* _Passage_:
---+---

Jose Ramos appeals the judgment and sentence entered following his
conviction of third-degree sexual abuse pursuant to Iowa Code sections 709.1
and 709.4(2)(c)(4) (2011) (performing a sex act on a person age fourteen or
fifteen when the other person is four or more years older).1 He contends his trial
counsel was ineffective and the court erred when it impermissibly corrected an
illegal sentence in a nunc pro tunc order.
We affirm Ramos’s conviction but preserve his ineffective-assistance
claims for a possible postconviction-relief action. Because a nunc pro tunc order
is an improper means of correcting an illegal sentence, we vacate Ramos’s
sentence and the nunc pro tunc order. The case is remanded for resentencing.
I. Ineffective Assistance of Counsel.
Ramos raises two ineffective-assistance-of-counsel claims, which we
review de novo. See State v. Straw, 709 N.W.2d 128, 133 (Iowa 2006). To
establish he was provided ineffective assistance of counsel, Ramos must prove
counsel failed to perform an essential duty and prejudice resulted. See
Strickland v. Washington, 466 U.S. 668, 693 (1984). To succeed, counsel’s
performance must fall below the “normal range of competence.” State v.
McPhillips, 580 N.W.2d 748, 754 (Iowa 1998). Prejudice is shown where there is
a reasonable probability the outcome would have been different had counsel
acted competently. Ledezma v. State, 626 N.W.2d 134, 145 (Iowa 2001).
1
This section was recodified by the legislature in 2013 and now appears at section
709.4(1)(b)(3)(d). See 2013 Iowa Acts ch. 30, § 201.

---+---

* _Stored data_:
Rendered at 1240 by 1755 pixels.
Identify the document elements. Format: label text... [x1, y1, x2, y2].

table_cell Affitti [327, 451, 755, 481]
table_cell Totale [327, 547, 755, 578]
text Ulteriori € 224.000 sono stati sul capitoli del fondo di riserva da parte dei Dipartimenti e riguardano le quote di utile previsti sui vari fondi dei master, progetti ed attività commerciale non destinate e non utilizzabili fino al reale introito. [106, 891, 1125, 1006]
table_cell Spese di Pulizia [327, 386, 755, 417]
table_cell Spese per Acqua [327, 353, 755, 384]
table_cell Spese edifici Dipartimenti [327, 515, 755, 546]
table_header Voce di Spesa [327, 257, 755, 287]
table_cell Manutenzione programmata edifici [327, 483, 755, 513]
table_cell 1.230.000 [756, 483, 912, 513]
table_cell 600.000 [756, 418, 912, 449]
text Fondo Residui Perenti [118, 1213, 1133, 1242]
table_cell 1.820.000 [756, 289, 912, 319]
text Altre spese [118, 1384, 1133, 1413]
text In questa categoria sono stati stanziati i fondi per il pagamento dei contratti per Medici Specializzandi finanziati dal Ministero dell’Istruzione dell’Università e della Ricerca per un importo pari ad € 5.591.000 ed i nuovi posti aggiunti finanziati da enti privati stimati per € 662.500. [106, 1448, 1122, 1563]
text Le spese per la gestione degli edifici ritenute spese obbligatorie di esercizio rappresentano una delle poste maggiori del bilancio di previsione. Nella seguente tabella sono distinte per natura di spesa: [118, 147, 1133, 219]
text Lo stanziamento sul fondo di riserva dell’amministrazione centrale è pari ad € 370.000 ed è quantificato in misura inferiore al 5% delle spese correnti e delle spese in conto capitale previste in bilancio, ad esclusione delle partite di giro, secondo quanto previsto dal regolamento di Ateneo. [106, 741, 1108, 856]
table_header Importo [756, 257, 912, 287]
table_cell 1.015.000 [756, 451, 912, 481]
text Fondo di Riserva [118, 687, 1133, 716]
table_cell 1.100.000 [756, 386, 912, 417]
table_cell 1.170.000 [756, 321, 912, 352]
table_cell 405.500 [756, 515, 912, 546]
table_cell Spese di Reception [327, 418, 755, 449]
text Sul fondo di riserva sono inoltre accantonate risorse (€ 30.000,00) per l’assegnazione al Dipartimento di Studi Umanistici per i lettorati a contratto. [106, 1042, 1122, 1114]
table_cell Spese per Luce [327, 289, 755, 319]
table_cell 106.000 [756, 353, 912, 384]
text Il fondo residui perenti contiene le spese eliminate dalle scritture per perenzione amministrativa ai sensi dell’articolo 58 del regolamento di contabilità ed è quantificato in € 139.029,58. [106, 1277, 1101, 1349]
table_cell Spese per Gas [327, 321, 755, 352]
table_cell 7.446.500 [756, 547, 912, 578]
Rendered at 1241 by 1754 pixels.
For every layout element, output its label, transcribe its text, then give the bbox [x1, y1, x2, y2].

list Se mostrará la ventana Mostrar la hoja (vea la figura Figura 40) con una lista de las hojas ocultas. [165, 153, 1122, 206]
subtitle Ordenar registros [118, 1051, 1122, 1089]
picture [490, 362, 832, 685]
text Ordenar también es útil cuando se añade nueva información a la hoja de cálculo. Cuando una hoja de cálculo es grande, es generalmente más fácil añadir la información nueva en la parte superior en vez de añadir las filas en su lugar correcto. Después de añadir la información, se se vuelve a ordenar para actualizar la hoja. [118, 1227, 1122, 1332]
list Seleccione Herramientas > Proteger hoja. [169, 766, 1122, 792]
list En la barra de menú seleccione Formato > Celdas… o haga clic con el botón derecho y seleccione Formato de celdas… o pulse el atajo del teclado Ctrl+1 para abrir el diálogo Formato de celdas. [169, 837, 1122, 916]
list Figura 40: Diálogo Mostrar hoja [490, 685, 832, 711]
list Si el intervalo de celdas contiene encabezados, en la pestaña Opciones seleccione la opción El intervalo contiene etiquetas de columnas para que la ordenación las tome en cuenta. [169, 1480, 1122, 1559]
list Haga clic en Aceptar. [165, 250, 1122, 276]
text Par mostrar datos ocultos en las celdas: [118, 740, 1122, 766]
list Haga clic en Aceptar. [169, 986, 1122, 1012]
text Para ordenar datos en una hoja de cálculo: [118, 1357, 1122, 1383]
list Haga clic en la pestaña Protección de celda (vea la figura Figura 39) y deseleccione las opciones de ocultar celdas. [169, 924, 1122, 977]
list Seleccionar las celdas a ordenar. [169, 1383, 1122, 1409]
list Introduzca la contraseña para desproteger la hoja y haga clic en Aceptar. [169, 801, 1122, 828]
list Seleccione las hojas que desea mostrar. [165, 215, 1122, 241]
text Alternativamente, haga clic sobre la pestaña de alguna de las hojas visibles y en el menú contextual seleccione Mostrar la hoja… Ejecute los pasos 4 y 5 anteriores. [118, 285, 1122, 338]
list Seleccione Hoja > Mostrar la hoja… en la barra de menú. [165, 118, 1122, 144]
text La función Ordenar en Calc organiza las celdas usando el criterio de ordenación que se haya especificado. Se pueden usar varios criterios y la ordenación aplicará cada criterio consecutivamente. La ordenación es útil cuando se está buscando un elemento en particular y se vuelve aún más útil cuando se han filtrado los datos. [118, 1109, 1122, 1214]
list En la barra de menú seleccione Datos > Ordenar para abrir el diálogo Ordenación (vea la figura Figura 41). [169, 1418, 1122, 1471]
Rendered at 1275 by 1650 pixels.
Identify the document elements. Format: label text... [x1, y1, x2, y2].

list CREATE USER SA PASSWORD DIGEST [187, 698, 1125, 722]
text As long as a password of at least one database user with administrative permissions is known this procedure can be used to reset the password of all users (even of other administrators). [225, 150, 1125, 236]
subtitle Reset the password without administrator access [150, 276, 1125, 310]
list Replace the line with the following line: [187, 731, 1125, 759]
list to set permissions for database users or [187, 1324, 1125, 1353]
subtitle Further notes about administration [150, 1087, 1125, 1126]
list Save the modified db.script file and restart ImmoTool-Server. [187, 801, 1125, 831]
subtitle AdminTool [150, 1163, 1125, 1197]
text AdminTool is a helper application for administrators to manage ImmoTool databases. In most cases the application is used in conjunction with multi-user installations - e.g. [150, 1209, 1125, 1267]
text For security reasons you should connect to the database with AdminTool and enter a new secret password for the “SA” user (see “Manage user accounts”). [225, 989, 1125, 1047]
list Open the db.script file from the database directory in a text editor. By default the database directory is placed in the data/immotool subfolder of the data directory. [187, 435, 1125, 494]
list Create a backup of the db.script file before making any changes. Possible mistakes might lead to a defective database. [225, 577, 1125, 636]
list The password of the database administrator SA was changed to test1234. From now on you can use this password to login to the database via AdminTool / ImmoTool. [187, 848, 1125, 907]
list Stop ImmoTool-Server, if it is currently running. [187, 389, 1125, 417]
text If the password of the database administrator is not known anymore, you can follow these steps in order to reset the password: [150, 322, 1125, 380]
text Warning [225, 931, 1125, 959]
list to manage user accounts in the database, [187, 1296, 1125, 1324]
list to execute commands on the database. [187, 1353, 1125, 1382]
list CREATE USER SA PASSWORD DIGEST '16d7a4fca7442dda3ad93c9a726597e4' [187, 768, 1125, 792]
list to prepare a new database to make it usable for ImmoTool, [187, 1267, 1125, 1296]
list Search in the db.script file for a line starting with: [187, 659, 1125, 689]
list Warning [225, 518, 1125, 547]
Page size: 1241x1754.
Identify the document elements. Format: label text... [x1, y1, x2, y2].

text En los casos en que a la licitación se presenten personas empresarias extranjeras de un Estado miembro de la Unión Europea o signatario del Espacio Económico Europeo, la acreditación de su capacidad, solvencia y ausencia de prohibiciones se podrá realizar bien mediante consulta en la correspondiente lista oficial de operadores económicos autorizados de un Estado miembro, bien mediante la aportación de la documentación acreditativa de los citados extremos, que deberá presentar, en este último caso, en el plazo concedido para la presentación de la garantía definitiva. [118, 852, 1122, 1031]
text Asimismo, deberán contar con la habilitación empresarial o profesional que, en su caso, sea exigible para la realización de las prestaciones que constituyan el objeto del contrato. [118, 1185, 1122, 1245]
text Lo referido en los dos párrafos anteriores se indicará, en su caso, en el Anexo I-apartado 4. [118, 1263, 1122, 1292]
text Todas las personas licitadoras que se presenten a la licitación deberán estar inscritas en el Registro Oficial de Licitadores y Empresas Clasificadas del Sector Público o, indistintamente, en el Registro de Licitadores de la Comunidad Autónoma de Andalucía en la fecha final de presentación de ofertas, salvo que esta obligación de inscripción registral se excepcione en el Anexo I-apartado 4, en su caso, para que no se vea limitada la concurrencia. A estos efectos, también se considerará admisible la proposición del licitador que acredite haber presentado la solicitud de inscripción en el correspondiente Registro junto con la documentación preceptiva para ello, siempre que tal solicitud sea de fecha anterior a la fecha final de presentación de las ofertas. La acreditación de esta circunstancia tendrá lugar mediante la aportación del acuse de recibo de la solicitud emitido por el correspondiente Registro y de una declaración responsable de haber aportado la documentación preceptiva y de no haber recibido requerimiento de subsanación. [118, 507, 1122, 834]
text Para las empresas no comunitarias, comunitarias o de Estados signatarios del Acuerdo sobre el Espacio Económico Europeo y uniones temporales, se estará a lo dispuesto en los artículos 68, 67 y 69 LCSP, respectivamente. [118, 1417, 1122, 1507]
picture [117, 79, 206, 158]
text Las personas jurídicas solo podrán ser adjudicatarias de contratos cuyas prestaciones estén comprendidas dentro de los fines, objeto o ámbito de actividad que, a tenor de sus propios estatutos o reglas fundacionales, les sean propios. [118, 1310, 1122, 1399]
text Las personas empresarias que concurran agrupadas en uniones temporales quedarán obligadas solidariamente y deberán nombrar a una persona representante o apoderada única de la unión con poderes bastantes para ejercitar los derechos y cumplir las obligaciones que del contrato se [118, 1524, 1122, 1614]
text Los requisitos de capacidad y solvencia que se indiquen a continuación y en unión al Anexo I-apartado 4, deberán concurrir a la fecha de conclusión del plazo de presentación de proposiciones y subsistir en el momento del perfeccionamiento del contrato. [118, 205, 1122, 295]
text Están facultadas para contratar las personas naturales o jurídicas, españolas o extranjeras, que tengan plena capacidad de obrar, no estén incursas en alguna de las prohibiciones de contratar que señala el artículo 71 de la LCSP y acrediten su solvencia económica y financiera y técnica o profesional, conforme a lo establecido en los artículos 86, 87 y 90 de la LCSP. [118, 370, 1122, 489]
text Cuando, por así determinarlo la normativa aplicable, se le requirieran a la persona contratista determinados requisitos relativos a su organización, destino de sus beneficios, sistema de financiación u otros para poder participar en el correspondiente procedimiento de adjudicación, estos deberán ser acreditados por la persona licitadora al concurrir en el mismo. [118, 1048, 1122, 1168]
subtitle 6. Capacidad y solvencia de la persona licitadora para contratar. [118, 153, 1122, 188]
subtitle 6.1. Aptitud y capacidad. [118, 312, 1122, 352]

---+---

* _What to work on_:
• A. Say whether each statement agrees with the court opinion, answering yes or no and quoting the deciding words: (i) The court reversed Ramos's conviction. (ii) The court found that a nunc pro tunc order is not a proper way to correct an illegal sentence. (iii) Ramos's ineffective-assistance claims are reviewed de novo.
• B. Carry on with the court opinion on Ramos's appeal from the point where it stops.

* _Per-task answers_:
• A.
(i) No: "We affirm Ramos’s conviction"
(ii) Yes: "a nunc pro tunc order is an improper means of correcting an illegal sentence"
(iii) Yes: "which we review de novo"

• B.
3
The State alleged Ramos performed a sex act on B.H. in March 2012
when B.H. was fifteen and Ramos was twenty-eight years old. Ramos’s first
ineffective-assistance claim relates to the age requirement for his third-degree
sexual abuse conviction. Deputy Sheriff Rick Mitchell testified that he used a
database to determine Ramos was born in July of 1983. Ramos alleges
competent counsel would have objected to this evidence as hearsay. The State
argues Ramos cannot prove he was prejudiced because evidence of Ramos’s
age could have been introduced through Ramos’s or his brother’s testimony, or
the jury could have concluded Ramos was four or more years older than B.H. by
personal observation.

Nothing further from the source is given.